Some authors discourage using common nonparametric tests for interval/ratio data in some circumstances.

•  One issue is the interpretation of the results mentioned above.  That is, often results are incorrectly interpreted as a difference in medians when they are really describing a stochastic difference in distributions.

•  Another problem is the lack of flexibility in designs these test can handle.

•  Finally, these tests may lack power relative to their parametric equivalents.

Given these considerations and the fact that that parametric statistics are often relatively robust to minor deviations in their assumptions, some authors argue that it is often better to stick with parametric analyses for interval/ratio data if it’s possible to make them work.

### References

Freeman, L.C. 1965. Elementary Applied Statitics: For Students in Behavioral Science. John Wiley & Sons. New York.

King, B.M., P.J. Rosopa, and E.W. Minium. 2018. Some (Almost) Assumption-Free Tests. In Statistical Reasoning in the Behavioral Sciences, 7th ed. Wiley.
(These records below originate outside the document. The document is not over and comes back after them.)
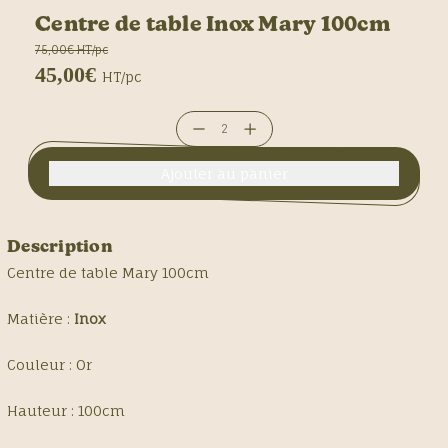
Centre de table Inox Mary 100cm
75,00€ HT/pc
45,00€
HT/pc
Diminuer
Augmenter
la
la
quantité
quantité
pour
pour
Centre
Centre
Description
de
de
Centre de table Mary 100cm
table
table
Inox
Inox
Matière :
Inox
Mary
Mary
100cm
100cm
Couleur : Or
Hauteur : 100cm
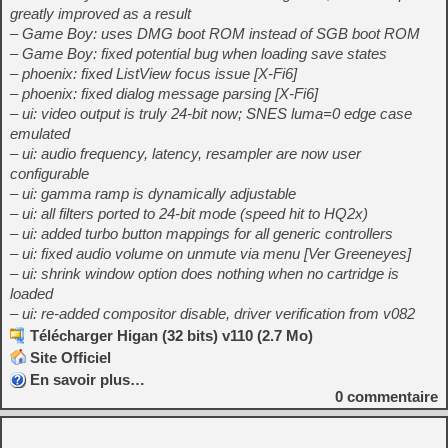
greatly improved as a result
– Game Boy: uses DMG boot ROM instead of SGB boot ROM
– Game Boy: fixed potential bug when loading save states
– phoenix: fixed ListView focus issue [X-Fi6]
– phoenix: fixed dialog message parsing [X-Fi6]
– ui: video output is truly 24-bit now; SNES luma=0 edge case
emulated
– ui: audio frequency, latency, resampler are now user
configurable
– ui: gamma ramp is dynamically adjustable
– ui: all filters ported to 24-bit mode (speed hit to HQ2x)
– ui: added turbo button mappings for all generic controllers
– ui: fixed audio volume on unmute via menu [Ver Greeneyes]
– ui: shrink window option does nothing when no cartridge is
loaded
– ui: re-added compositor disable, driver verification from v082
Télécharger Higan (32 bits) v110 (2.7 Mo)
Site Officiel
En savoir plus…
0
commentaire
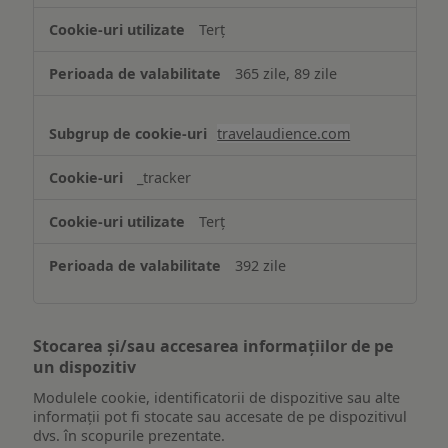
Terț
365 zile, 89 zile
travelaudience.com
_tracker
Terț
392 zile
Stocarea și/sau accesarea informațiilor de pe
un dispozitiv
Modulele cookie, identificatorii de dispozitive sau alte
informații pot fi stocate sau accesate de pe dispozitivul
dvs. în scopurile prezentate.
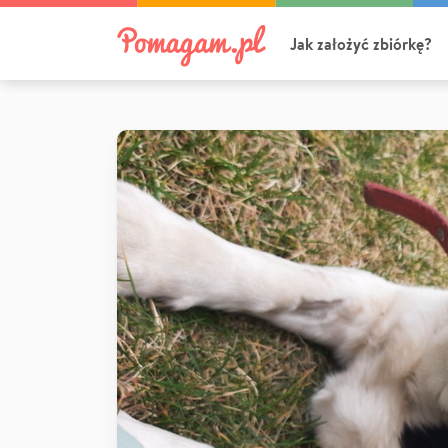
Jak założyć zbiórkę?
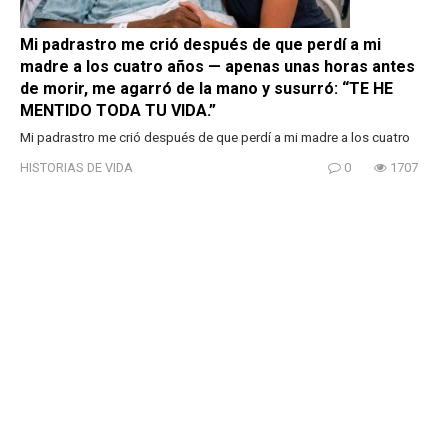
Mi padrastro me crió después de que perdí a mi
madre a los cuatro años — apenas unas horas antes
de morir, me agarró de la mano y susurró: “TE HE
MENTIDO TODA TU VIDA.”
Mi padrastro me crió después de que perdí a mi madre a los cuatro
HISTORIAS DE VIDA
0
1707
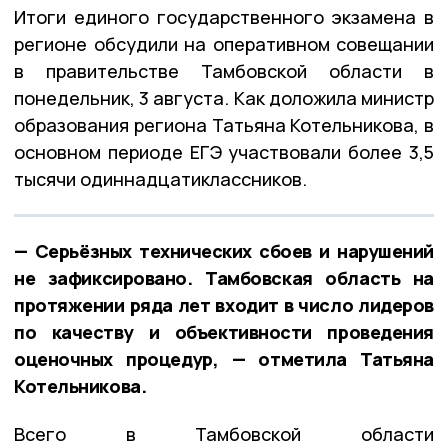
Итоги единого государственного экзамена в
регионе обсудили на оперативном совещании
в правительстве Тамбовской области в
понедельник, 3 августа. Как доложила министр
образования региона Татьяна Котельникова, в
основном периоде ЕГЭ участвовали более 3,5
тысячи одиннадцатиклассников.
— Серьёзных технических сбоев и нарушений
не зафиксировано. Тамбовская область на
протяжении ряда лет входит в число лидеров
по качеству и объективности проведения
оценочных процедур, — отметила Татьяна
Котельникова.
Всего в Тамбовской области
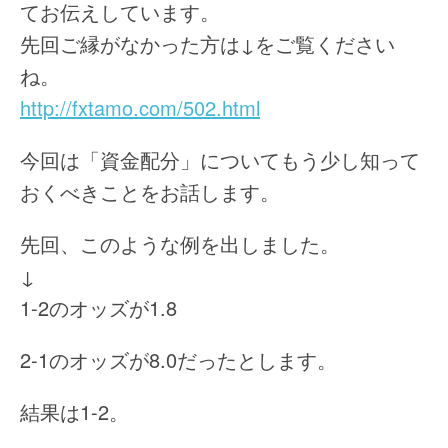
てお伝えしています。
先回ご縁がなかった方は↓をご覧ください
ね。
http://fxtamo.com/502.html
今回は「資金配分」についてもう少し知って
おくべきことをお話します。
先回、このような例を出しました。
↓
1-2のオッズが1.8
2-1のオッズが8.0だったとします。
結果は1-2。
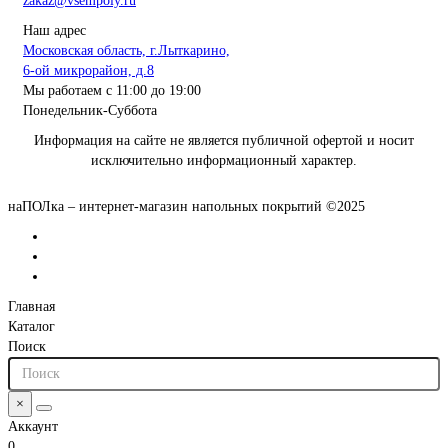
zakaz@vsempoly.ru
Наш адрес
Московская область, г.Лыткарино,
6-ой микрорайон, д.8
Мы работаем с 11:00 до 19:00
Понедельник-Суббота
Информация на сайте не является публичной офертой и носит
исключительно информационный характер.
наПОЛка – интернет-магазин напольных покрытий ©2025
Главная
Каталог
Поиск
×
Аккаунт
0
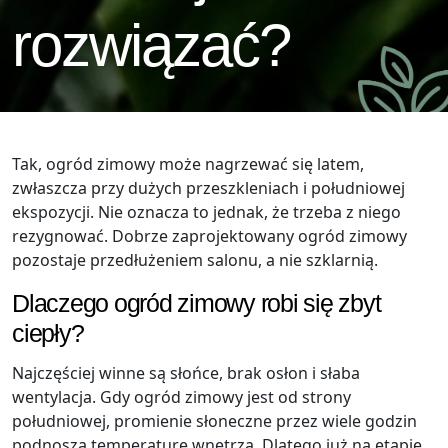
Systemy Osłonowe >
rozwiązać?
Konstrukcje tarasowe
Zadaszenie Tarasu >
Refleksole
Okna PCV/ALU
Przeszklony taras
Nowoczesna zabudowa tarasu
System Veranda
Pergole >
Drzwi PCV/ALU
Szklana zabudowa tarasu
Zadaszenia na taras
Żaluzje fasadowe
Bramy Garażowe
Szklane Tarasy
Pergola Rozsuwana
Zadaszenie Ganku
Zadaszenie tarasu drewniane
Tak, ogród zimowy może nagrzewać się latem,
Tarasy oszklone
Pergole Tarasowe Wolnostojące
zwłaszcza przy dużych przeszkleniach i południowej
Zadaszenie tarasu nowoczesne
ekspozycji. Nie oznacza to jednak, że trzeba z niego
Taras zimowy
Pergole Aluminiowe
rezygnować. Dobrze zaprojektowany ogród zimowy
Zadaszenie tarasu przydomowe
Tarasola
Pergole Metalowe
pozostaje przedłużeniem salonu, a nie szklarnią.
Zadaszenie tarasu rozsuwane
Tarasy zadaszenia
Pergole Ogrodowe
Dlaczego ogród zimowy robi się zbyt
ciepły?
Zabudowa tarasu szkłem
Pergole Segmentowe
Zwijane zadaszenie tarasu
Pergole Tarasowe
Najczęściej winne są słońce, brak osłon i słaba
wentylacja. Gdy ogród zimowy jest od strony
Zabudowa tarasu stała
południowej, promienie słoneczne przez wiele godzin
podnoszą temperaturę wnętrza. Dlatego już na etapie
“Kruskal–Wallis Test” in Mangiafico, S.S. 2015. An R Companion for the Handbook of Biological Statistics, version 1.09. rcompanion.org/rcompanion/d_06.html.

“Kruskal–Wallis Test” in McDonald, J.H. 2014. Handbook of Biological Statistics. www.biostathandbook.com/kruskalwallis.html.

Tomczak, M. and Tomczak, E. 2014. The need to report effect size estimates revisited. An overview of some recommended measures of effect size. Trends in Sports Sciences 1(21):1–25. www.tss.awf.poznan.pl/files/3_Trends_Vol21_2014__no1_20.pdf.